Most of the analysis about super-brands focuses on companies and products that have been prominent in the last few decades – companies like Apple, Google, Toyota, or Starbucks. According to how many experts evaluate brands over the last two centuries of the U.S. economy, however, none of those brands are among the most important in American history. All of the brands 24/7 Wall St. looked at for this analysis were created many decades ago.
24/7 Wall St. has reviewed the history of American brands. We have examined how well they were known to the public during their most successful years – which may include today – as well as the size of their businesses over time. Many of the brands on this list, like Standard Oil, represented a large part of U.S. GDP early in the company’s history. Others, like Ford, have been among the largest U.S. companies for over 100 years.
Another aspect of the brands that 24/7 Wall St considered for this list is how long it has been in use and how long it has been widely known. Sears began as a catalog business in the 1880s and is still a well-known brand. Marlboro was first manufactured in 1902 and is one of the most valuable brands in the world.
In looking at the list, what is surprising is the number of companies that started out in one business and ended up in another, shown by Sears transition from catalogs to retail outlets and Marlboro’s transition from being a brand targeted at women, to being the most hyper-masculine of all brands. What is even more surprising, however, is the number of companies that started out in a business in which they almost immediately became dominant and in which they still remain dominant today. AT&T and JPMorgan are prime examples of this event.
What emerges from the analysis is a list of brands, many of which were important a century ago and all of which have remained dominant during their long reign at the top.

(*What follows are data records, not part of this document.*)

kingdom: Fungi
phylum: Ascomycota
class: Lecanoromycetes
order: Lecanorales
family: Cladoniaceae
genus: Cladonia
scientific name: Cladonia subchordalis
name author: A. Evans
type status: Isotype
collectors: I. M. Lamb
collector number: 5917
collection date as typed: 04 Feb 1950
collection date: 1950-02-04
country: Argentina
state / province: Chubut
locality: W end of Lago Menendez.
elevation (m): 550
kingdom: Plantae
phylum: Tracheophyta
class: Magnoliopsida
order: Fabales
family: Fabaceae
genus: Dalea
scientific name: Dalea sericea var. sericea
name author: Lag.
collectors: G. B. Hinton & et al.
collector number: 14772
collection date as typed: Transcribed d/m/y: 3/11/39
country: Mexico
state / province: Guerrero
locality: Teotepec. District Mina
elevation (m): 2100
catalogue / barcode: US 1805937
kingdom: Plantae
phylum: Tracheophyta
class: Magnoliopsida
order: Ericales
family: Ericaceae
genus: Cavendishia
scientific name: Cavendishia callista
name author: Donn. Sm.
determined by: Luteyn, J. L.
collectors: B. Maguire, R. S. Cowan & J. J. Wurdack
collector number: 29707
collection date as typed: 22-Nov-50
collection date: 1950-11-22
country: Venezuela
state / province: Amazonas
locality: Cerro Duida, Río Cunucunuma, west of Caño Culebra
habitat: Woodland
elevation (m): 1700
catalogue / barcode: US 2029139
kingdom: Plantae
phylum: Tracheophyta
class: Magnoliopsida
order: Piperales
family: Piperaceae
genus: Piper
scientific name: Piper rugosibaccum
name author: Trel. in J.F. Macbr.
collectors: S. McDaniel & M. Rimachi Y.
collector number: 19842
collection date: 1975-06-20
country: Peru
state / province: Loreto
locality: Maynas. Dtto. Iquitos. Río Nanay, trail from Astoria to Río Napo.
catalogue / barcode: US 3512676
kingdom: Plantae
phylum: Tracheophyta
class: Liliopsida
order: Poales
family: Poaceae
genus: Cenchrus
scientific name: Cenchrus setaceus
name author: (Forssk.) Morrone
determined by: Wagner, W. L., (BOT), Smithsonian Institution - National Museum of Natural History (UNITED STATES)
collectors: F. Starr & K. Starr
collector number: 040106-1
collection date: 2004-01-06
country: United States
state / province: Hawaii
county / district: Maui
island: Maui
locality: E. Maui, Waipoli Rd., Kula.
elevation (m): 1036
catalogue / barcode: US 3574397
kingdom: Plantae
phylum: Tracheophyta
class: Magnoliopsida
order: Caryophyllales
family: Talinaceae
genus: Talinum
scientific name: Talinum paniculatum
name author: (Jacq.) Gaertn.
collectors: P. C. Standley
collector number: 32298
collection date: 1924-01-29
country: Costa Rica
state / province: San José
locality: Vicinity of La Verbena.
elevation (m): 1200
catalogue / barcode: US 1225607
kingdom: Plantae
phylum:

Coca-Cola, Marlboro, and Ford all appear regularly in top global brands lists. So do newer brands which have not been dominant for decades. Although Apple, Toyota and Google may be premiere brands today, it is to be seen whether they will stand the test of time.
1. Standard Oil
Standard Oil was the largest crude oil exploration and production company in the world in the second half of the 19th and early part of the 20th Centuries. The firm was founded in 1870 by John D. Rockefeller. According to Forbes, his net worth was 1.5% of the American economy, making him the richest man in American history. Standard Oil was a trust that controlled oil drilling, refining, and shipping across a large number of states, particularly in the east. A decision in 1911 rendered by The Supreme Court and largely based on the Sherman Antitrust Act forced Standard Oil to be broken into 34 companies. Many of these, including the Standard Oil Company of New Jersey, survived as huge corporations and brands for decades. The New Jersey branch served as a foundation for the company that eventually became Exxon.